* [Consigne 1]:
Traduisez en anglais cette phrase du texte sur Caroline Cloix : « Elle a confectionné des chasubles spectaculaires, dignes d’un poème biblique. »
* [Consigne 2]:
D'après le texte sur Caroline Cloix, pour quels religieux a-t-elle confectionné des vêtements liturgiques ?
* [Consigne 3]:
Écrivez la suite du texte sur Caroline Cloix, s'il vous plaît, en reprenant après sa dernière phrase.
____ Texte fourni
Elle a confectionné des chasubles spectaculaires, dignes d’un poème biblique. Et y a trouvé un chemin de guérison.
Quelle sainte femme ! Durant une vingtaine d’années, dans un secret d’une modeste maison tourangelle, Caroline Cloix a confectionné des vêtements liturgiques pour les religieux des Fraternités monastiques de Jérusalem. Mais pas n’importe quels habits : d’amples chasubles cousues main qui renouvellent complètement le genre, en s’éloignant des brocards traditionnels. Habiller (mieux) le prêtre, pour souligner l’incomparable beauté du sacerdoce. Habiller Jésus avec Marie. S’approcher de Jésus, toucher son vêtement et guérir… Dans un livre inclassable, au vibrato bien particulier, l’amie du peintre Arcabas publie aujourd’hui le récit de cette aventure artistique à plusieurs facettes, lui ayant permis de reconstituer le puzzle d’une histoire personnelle en mille morceaux.
Pour en savoir un peu plus sur la styliste et la couturière, ainsi que sur l’histoire méconnue du vêtement liturgique dont elle a acquis une connaissance pointue, nous la rencontrons à l’aube de la grande fête de la Nativité. Sur le quai désert d’une station de tramway de la banlieue de Tours, elle nous attend, emmitouflée dans un duffle-coat rouge lui conférant une grâce de farfadet. Le temps de faire les présentations, et nous voici déjà dans son salon-salle à manger dominant le lac de la Bergeonnerie, non loin d’un pont enjambant le Cher. Nulle trace de son effervescence de couturière dans le petit pavillon de poupée soigneusement rangé où Caroline et son époux – tout juste à la retraite – coulent des jours heureux mais pas forcément à l’abri des épreuves. Un cancer du sein avec maintes complications médicales s’est récemment ajouté à des années de souffrances psychiques, en répercussion d’une enfance violentée. Une jeunesse en fait passée à tabac, comprendra-t-on plus tard.
________
____ Contenu affiché
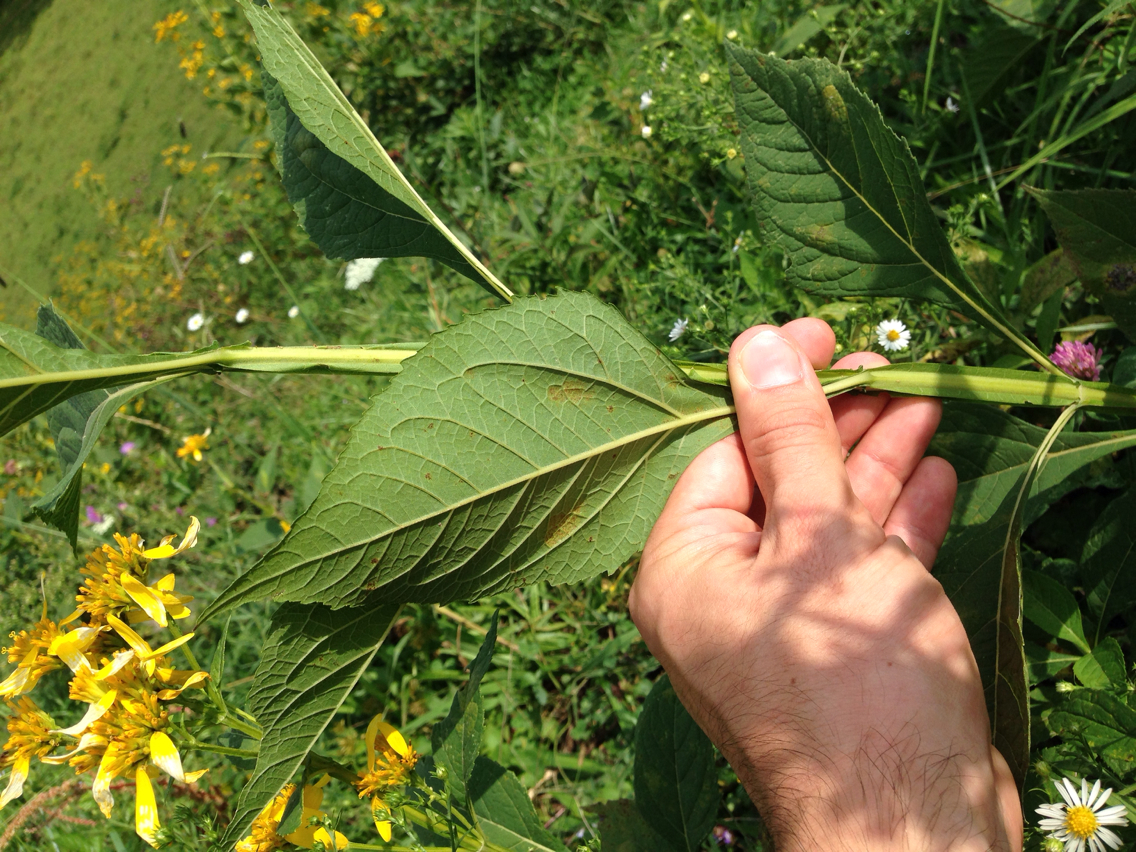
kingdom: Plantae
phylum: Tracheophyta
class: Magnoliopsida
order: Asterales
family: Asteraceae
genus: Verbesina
________
____ Contenu affiché
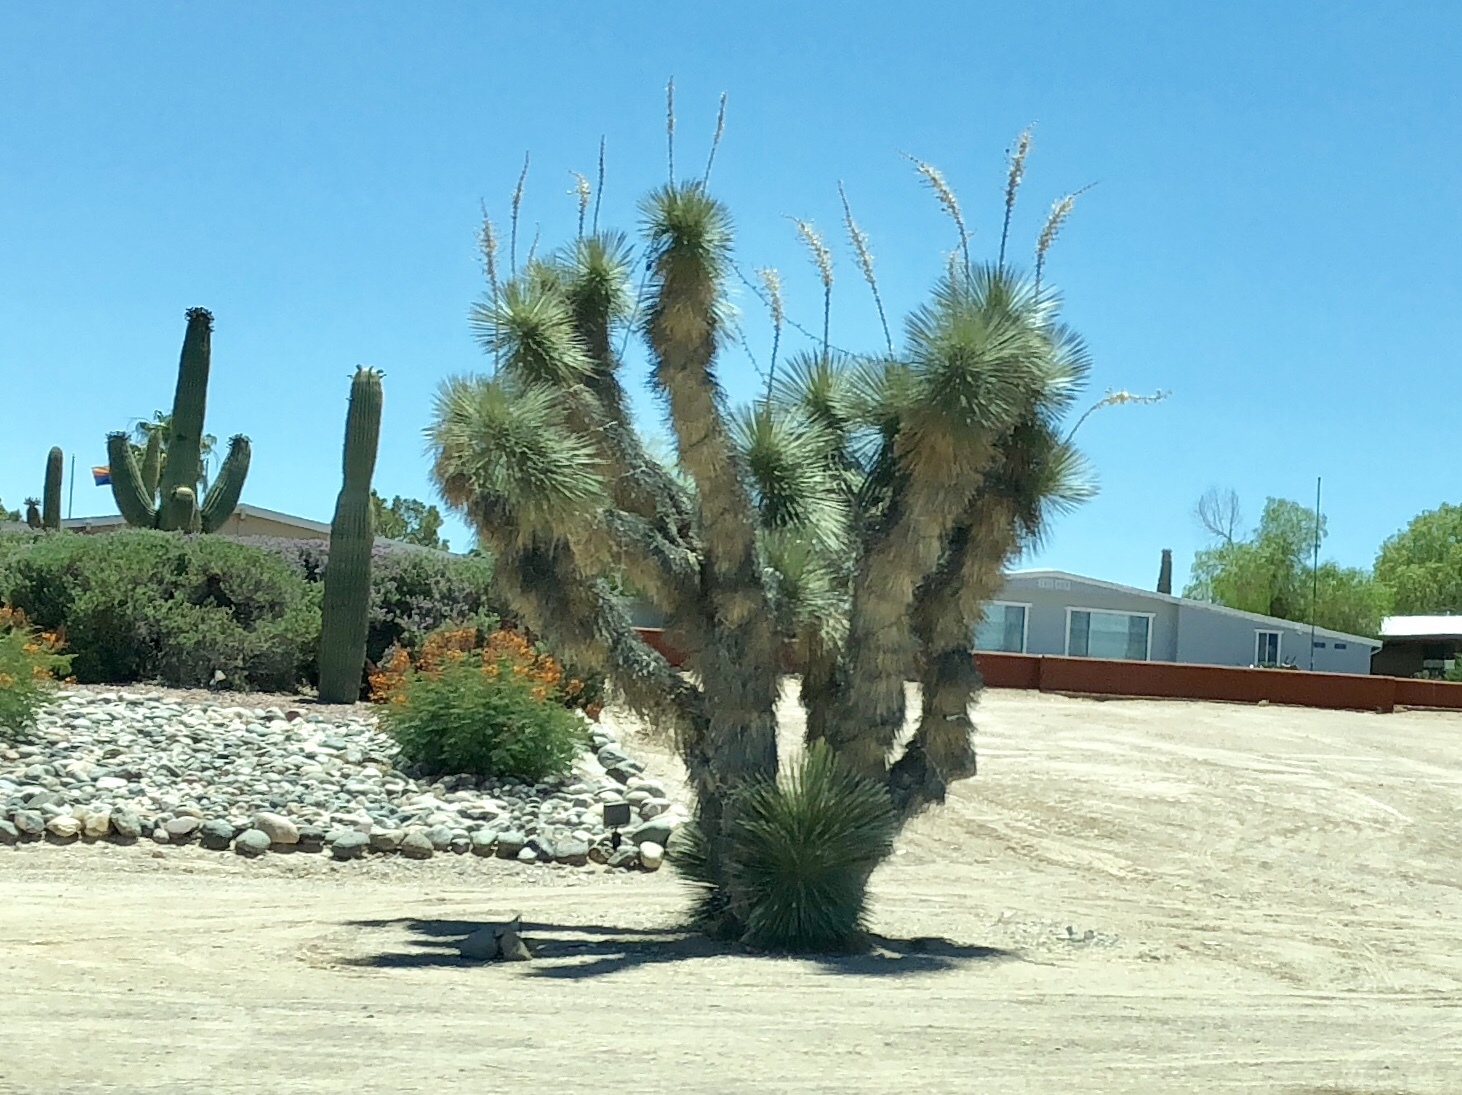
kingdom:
________
* [Réponse 1]:
She made spectacular chasubles, worthy of a biblical poem.

* [Réponse 2]:
Pour les religieux des Fraternités monastiques de Jérusalem.

* [Réponse 3]:
Pour l’heure, muette sur ce dernier sujet évoqué pudiquement dans son livre à l’effet miraculeusement thérapeutique, elle botte en touche. On veut voir des chasubles ? « Je n’ai rien à montrer pour la simple raison que je ne stocke rien, car je ne vends rien : je donne ! », plaisante-t-elle de sa voix fluette. « Je n’ai pas d’atelier, je travaillais dans la cuisine, sur mon lit… » Participant discrètement à la conversation depuis l’autre bout de la pièce, son mari confirme d’un œil attendri. On ne verra donc rien de ses merveilleuses créations exposées dans son livre, faisant « la synthèse entre la chasuble romaine, le kimono japonais et le boubou africain ». Qu’on juge plutôt ses spectaculaires chasubles par photos interposées : couleur de Lumière sculptée de pigments d’or (Noël), couleur d’aurore aux tons rose azuré (dimanche de Gaudete), couleur d’eau baptismale, d’un blanc nacré exceptionnel (fêtes mariales), couleur d’Espérance, pourpre violine (Avent et Carême), couleur vert émeraude (Temps ordinaire), etc.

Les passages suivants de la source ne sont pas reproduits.